Yugen kaisha
From Wikipedia, the free encyclopedia
A yūgen kaisha (Jp. 有限会社, lit. "limited company," abbrev. Y.K.) is a form of business organization in Japan.
Yugen kaisha are based on the German GmbH and were implemented in Japan in the Limited Company Law (有限会社法) of 1940. The Corporations Act, implemented on May 1, 2006, replaced the yugen kaisha with a new form of company called godo kaisha, based upon the American limited liability company. Following the implementation, no new YKs were allowed in Japan, but pre-existing YKs were allowed to continue their operations as kabushiki kaisha under special rules. [1]
The pronunciation can be either yugen-gaisha or yugen-kaisha depending on the location in Japan, but the "K" spelling is much more common in English language company names and legal literature.
[edit] Structure
As of 2005, a Y.K. can have up to 50 investors, called members (社員 shain?). The members were required to provide at least ¥3 million in capital contributions, with each investment unit (持分 mochibun?) valued at no less than ¥50,000. The minimum capital amount was much more permissive than the ¥10 million minimum for a kabushiki kaisha. A Y.K. was also not required to issue certificates for investment units, whereas stock certificates were required for a K.K.
Unlike a K.K., a Y.K. does not need to have a board of directors or statutory auditors: the minimum requirement is one director (取締役 torishimariyaku?).

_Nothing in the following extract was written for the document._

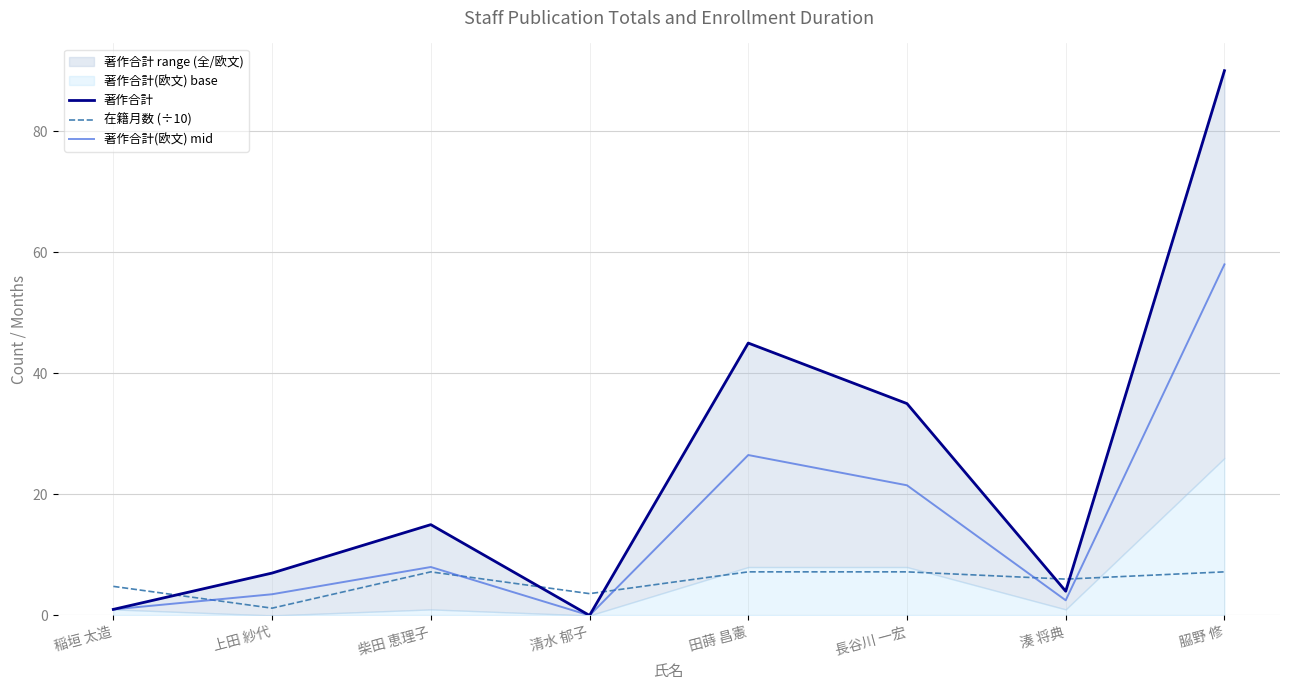

How many values in the 著作合計(欧文) mid series exceed 8?

3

Because of its simplified structure and relatively lax incorporation requirements, the Y.K. form is associated with small businesses. However, some larger companies have used the form: ExxonMobil's principal Japanese subsidiary, for instance, is a Y.K. with paid-in capital of ¥50 billion (US$420 million).[2] In addition to simplified corporate governance, a Y.K. receives some tax benefits under foreign laws such as the U.S. Internal Revenue Code.